Last night I made a pot of barley, white bean, and chard soup (with a salty, tomato-y broth) for our dinner and decided that mushrooms on toast would be the perfect accompaniment. Not being very familiar with chanterelles I didn’t know how they would taste — update: slightly floral, and very buttery and tender — but knew I should cook them very simply so we could really taste their flavor. So what I did was, I melted some butter in a frying pan, cleaned the mushrooms and sliced them not too thinly but thinly enough, and then gently fried the slices in the butter, adding a splash of white wine near the end. I toasted whole-grain bread and spread some slices with a bit of butter and some with a bit of brie and piled the mushrooms on top. I ladled bowls of soup and poured out two glasses of the white wine and we sat down to eat.
Silence. Then — wow, I can see why these things go for $16 a pound!

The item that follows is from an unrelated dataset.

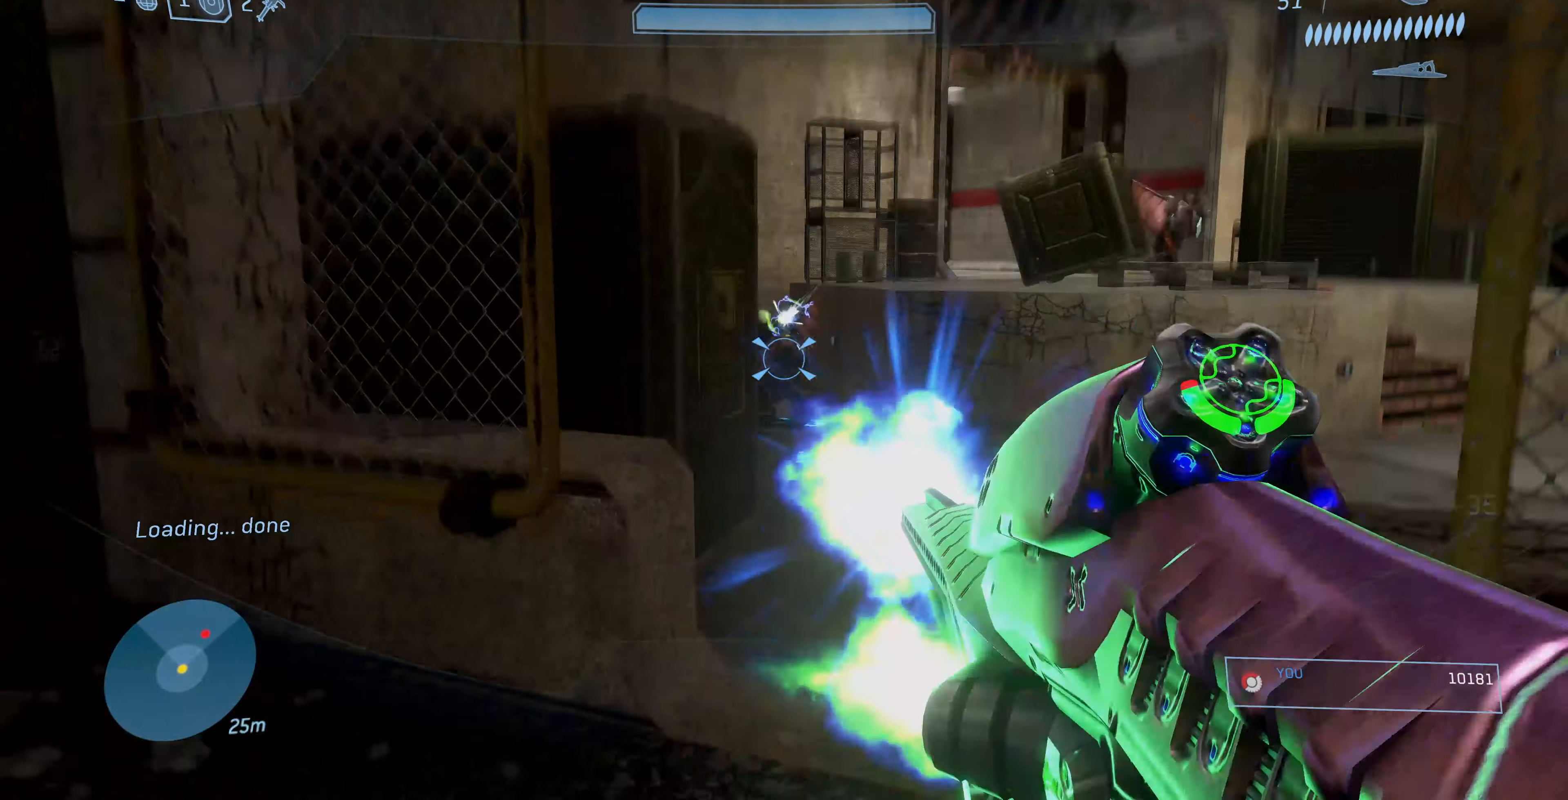
{"buttons": [], "left_stick": "up-right", "right_stick": "down-right", "events": [[100, "right_stick", "center"], [134, "R2", "up"], [334, "right_stick", "down-right"], [434, "left_stick", "up-right"]]}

Now, I can’t condone spending that much money on what is, essentially, you know, fungus. But if you live near a place where you can go hunting for them yourself … or you come across a parcel that’s on sale … or know someone who might generously invite you over for a late lunch of a chanterelle-infused omelet … jump at the chance. And remember to cook them simply. Tonight I’m planning to lightly sautee the rest in some olive oil and toss them with whole wheat linguine, peas, red onion, lots of black pepper, and a cheddar-cream sauce (I’m out of parmesan, though that might go better) with more white wine. If I can’t have the woods outside my back door I can at least have a little of that feeling in my kitchen …

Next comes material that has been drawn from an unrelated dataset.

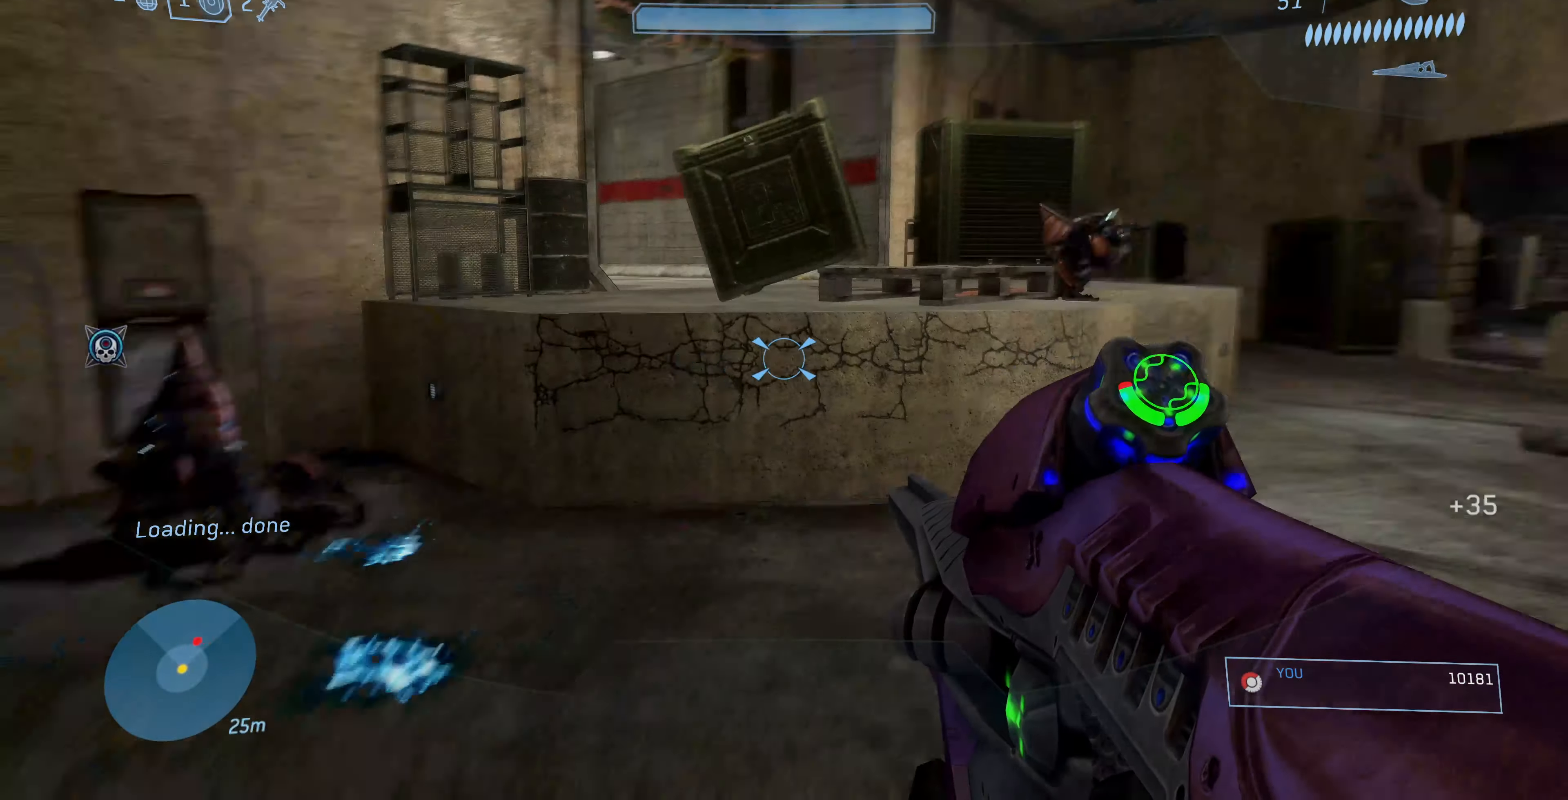
{"buttons": ["R2"], "left_stick": "up", "right_stick": "center", "events": [[167, "left_stick", "up"], [167, "right_stick", "center"], [334, "right_stick", "right"], [434, "R2", "down"], [500, "right_stick", "center"]]}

Mushrooms on toast you can make with any mushrooms, wild or not, self-obtained or from the grocery store — woods not required. Just be sure to cook them until they’re soft and melting, and invest in a good loaf of hearty bread to shore them up. Like beans on toast, I consider this the ultimate (and easy) comfort food, perfect for the in-between holiday lull.
for two 4 slices whole-grain bread Toast the bread. Meanwhile, in a frying pan over medium heat, melt the butter or olive oil. Add the mushrooms and stir well to coat. Lower heat and cook, stirring every so often, until mushrooms begin to soften and release their juices. Add a splash of white wine and cook a little longer, making sure the mushrooms are soft. Add the herbs. Remove from heat and add salt and pepper to taste. Serve on the sliced, toasted bread (with butter and/or cheese if you like).
Of course you absolutely don’t need chanterelles to make this delicious, comfort-food dinner (or lunch?). I’d love this just with plain old white mushrooms, or a combination of sliced brown and white and shiitake mushrooms … whatever you like.
1 tablespoon butter (or 1/2 tablespoon olive oil)
2 cups thinly sliced mushrooms, any except for portabello
splash dry white wine
1 teaspoon dried herbs of choice — thyme, basil, oregano, or a combination
salt and pepper
4 slices whole-grain bread
Toast the bread.
Meanwhile, in a frying pan over medium heat, melt the butter or olive oil. Add the mushrooms and stir well to coat. Lower heat and cook, stirring every so often, until mushrooms begin to soften and release their juices. Add a splash of white wine and cook a little longer, making sure the mushrooms are soft. Add the herbs. Remove from heat and add salt and pepper to taste.
Serve on the sliced, toasted bread (with butter and/or cheese if you like).